Он понимал это. И все его попытки уговорить Юрцову, и все ее сопротивление уговорам по существу не имели никакого смысла. Все, что между ними происходило, порой казалось ему комедией, которую написал какой-то безумный сочинитель.
— У тебя никогда не возникает такого чувства? — спросил он свою жену, возвращаясь как-то ночью на машине домой.
Но она была убеждена, что все имеет свой смысл.
— Нельзя застывать в оцепенении перед трагедией одной судьбы, в противном случае ничего не поймешь.
— Ты знаешь, — ответил он ей, — беда или, если хочешь, ошибка в том, что человек все-таки привык рассуждать! Как мне убедить ее, когда она уже просто-напросто ничего не хочет? Когда-то ей хотелось иметь новый дом, теперь он ей не нужен, теперь ей ничего не нужно — только бы спокойно умереть! Все, что мы делаем, все это для людей, для их счастья, не правда ли? Так почему же мы не хотим им дать хоть немного покоя, если уж случается, что они ничего иного не хотят?
— Но ведь в кооперативе ей будет лучше! — возразила жена.
Она не понимала его. Впрочем, кто захотел бы понять?
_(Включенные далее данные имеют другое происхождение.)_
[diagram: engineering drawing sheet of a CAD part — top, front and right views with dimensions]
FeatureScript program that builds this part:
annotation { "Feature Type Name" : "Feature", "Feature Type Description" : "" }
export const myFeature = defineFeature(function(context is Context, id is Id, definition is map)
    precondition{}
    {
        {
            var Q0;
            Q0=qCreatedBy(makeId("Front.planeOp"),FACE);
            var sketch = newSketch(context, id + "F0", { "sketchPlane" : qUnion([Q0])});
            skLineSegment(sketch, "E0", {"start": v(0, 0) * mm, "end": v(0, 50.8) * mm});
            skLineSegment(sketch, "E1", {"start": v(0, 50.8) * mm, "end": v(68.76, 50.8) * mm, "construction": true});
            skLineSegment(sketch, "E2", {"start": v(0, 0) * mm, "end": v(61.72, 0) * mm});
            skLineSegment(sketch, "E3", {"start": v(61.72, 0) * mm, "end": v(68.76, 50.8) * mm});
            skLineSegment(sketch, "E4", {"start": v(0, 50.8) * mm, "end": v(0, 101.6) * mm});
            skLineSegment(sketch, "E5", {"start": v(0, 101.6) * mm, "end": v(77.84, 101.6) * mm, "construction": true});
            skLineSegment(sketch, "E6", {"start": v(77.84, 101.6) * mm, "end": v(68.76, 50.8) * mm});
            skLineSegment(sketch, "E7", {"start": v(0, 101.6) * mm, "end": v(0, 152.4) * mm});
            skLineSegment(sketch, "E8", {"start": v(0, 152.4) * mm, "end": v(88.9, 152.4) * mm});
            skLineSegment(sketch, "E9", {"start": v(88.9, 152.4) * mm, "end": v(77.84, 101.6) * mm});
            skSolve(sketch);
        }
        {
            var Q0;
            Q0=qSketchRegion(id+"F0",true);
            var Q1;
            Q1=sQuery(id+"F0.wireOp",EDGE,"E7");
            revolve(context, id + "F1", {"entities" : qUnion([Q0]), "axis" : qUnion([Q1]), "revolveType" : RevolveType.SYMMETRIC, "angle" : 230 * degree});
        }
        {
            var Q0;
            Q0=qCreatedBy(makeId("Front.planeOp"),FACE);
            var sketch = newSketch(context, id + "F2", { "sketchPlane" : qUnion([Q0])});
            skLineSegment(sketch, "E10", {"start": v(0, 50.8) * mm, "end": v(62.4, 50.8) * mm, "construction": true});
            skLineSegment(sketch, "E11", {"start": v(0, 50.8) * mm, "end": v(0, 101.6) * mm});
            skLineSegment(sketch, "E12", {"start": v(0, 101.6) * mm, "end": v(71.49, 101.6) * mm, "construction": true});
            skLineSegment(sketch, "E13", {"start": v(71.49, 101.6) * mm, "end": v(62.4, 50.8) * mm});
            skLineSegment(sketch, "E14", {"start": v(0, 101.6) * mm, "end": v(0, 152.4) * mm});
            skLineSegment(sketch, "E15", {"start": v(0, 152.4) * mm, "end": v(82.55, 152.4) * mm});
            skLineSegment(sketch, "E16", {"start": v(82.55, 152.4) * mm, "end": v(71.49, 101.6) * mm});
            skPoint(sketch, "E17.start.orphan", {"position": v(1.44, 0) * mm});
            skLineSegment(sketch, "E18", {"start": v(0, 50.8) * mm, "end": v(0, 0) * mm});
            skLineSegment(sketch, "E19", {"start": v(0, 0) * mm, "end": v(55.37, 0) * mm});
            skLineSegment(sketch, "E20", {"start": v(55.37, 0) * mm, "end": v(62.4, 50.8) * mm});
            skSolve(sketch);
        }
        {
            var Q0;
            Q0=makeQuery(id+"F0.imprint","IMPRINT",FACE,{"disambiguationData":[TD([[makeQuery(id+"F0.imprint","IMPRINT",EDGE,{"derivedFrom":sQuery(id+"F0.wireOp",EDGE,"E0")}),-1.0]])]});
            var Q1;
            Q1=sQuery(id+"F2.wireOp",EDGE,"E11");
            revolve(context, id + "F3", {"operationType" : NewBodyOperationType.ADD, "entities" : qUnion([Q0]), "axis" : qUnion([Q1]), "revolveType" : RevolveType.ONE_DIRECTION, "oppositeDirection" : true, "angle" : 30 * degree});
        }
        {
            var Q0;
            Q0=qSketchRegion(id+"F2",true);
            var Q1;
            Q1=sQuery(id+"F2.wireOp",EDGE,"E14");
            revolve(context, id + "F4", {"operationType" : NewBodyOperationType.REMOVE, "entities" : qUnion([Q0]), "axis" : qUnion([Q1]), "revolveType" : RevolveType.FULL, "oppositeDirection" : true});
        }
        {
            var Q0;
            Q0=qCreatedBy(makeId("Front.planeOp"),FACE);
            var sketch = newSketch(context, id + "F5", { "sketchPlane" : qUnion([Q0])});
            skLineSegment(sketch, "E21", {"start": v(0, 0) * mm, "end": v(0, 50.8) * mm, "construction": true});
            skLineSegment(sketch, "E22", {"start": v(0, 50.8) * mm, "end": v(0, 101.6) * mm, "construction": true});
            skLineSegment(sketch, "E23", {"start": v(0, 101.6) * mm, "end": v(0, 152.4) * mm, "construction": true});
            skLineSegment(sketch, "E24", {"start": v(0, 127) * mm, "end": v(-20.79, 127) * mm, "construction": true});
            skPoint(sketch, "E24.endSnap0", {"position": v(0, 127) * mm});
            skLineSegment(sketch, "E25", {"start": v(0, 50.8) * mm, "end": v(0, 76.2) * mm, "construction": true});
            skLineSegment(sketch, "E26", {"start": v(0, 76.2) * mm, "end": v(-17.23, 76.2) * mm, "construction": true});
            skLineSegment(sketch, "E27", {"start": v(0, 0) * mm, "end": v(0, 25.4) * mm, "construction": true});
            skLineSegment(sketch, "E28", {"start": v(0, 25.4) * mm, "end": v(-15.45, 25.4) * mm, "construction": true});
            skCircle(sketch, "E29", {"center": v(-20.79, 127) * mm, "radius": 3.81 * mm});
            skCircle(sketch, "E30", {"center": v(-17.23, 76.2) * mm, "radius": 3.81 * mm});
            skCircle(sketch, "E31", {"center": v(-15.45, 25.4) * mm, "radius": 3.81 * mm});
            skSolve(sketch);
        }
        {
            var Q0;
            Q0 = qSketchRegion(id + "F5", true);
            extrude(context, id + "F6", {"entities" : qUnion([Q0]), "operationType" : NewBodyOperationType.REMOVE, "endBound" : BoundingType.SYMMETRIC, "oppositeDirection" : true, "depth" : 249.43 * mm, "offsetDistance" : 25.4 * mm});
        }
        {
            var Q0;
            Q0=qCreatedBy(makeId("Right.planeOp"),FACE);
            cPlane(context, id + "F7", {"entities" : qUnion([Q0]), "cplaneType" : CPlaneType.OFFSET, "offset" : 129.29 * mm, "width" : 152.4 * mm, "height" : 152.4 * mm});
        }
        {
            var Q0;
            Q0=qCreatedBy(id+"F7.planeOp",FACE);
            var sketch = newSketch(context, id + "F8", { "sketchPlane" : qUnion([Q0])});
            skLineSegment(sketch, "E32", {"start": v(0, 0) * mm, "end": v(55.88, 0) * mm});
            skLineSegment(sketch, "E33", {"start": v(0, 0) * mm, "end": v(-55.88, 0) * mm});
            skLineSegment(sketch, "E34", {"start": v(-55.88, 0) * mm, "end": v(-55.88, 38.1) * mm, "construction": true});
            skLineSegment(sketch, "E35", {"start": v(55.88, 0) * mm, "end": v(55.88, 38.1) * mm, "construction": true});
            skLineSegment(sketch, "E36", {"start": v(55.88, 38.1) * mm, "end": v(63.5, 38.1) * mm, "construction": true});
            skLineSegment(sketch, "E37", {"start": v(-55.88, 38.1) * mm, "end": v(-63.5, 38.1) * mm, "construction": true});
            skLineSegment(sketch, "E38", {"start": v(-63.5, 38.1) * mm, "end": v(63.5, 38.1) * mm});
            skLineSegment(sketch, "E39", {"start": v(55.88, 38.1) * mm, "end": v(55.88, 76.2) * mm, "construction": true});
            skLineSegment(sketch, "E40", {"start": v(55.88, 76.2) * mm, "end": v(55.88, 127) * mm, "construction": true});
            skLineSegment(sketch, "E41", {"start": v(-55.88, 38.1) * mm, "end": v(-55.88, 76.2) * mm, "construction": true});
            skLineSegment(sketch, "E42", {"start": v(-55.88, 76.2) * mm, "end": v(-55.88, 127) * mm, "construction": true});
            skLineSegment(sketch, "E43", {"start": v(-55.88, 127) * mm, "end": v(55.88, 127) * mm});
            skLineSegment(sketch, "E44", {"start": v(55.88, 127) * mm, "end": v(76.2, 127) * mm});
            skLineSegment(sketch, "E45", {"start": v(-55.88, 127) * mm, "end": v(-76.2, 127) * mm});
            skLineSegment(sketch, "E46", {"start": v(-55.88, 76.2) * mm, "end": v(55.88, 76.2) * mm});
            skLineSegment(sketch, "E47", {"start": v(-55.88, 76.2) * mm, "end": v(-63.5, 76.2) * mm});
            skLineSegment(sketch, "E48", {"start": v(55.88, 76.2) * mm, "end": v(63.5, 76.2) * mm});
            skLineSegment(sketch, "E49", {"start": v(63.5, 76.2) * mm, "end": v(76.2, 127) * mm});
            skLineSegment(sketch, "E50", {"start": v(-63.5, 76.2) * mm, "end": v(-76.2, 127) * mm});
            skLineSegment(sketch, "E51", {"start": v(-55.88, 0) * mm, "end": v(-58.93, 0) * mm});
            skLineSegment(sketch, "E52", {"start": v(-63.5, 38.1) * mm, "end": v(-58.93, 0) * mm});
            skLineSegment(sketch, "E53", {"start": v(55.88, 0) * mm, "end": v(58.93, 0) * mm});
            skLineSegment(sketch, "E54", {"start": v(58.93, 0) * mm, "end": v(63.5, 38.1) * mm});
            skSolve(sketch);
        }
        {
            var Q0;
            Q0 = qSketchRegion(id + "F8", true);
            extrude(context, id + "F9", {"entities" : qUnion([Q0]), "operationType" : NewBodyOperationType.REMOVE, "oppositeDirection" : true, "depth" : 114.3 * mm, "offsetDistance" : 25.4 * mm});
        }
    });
Кто еще согласится утверждать, что благополучие — не единственная благодать, о которой мечтают люди?
Он думал об этом второй день подряд. И тогда, когда снова сидел напротив Юрцовой, а та безнадежно стремилась отдалить свое решение. Люди часто мечтают избежать того, что называется необходимостью. Тогда, сразу же после войны, когда он ночи напролет просиживал с Давидом, были же они убеждены, что для каждого завоюют такое счастье, о каком он только может мечтать, что каждому дадут подлинную независимость и свободу, что будут стражами и послами этой свободы. Но сегодня он был только послом необходимости, которой люди сопротивлялись. Была ли эта необходимость подлинной, если люди так ей сопротивляются? Люди, конечно, могли не понимать логики развития. Люди всегда сопротивляются всяким переменам. А перемены всегда необходимы. Но на этот раз необходимость определили сами люди — как далеко могли распространяться ее границы, до каких действий, до каких решений? Кто способен поправить эти решения, кто гарантирует, насколько они правильны и до каких пор правильны, где граница и где уже начинается пустота?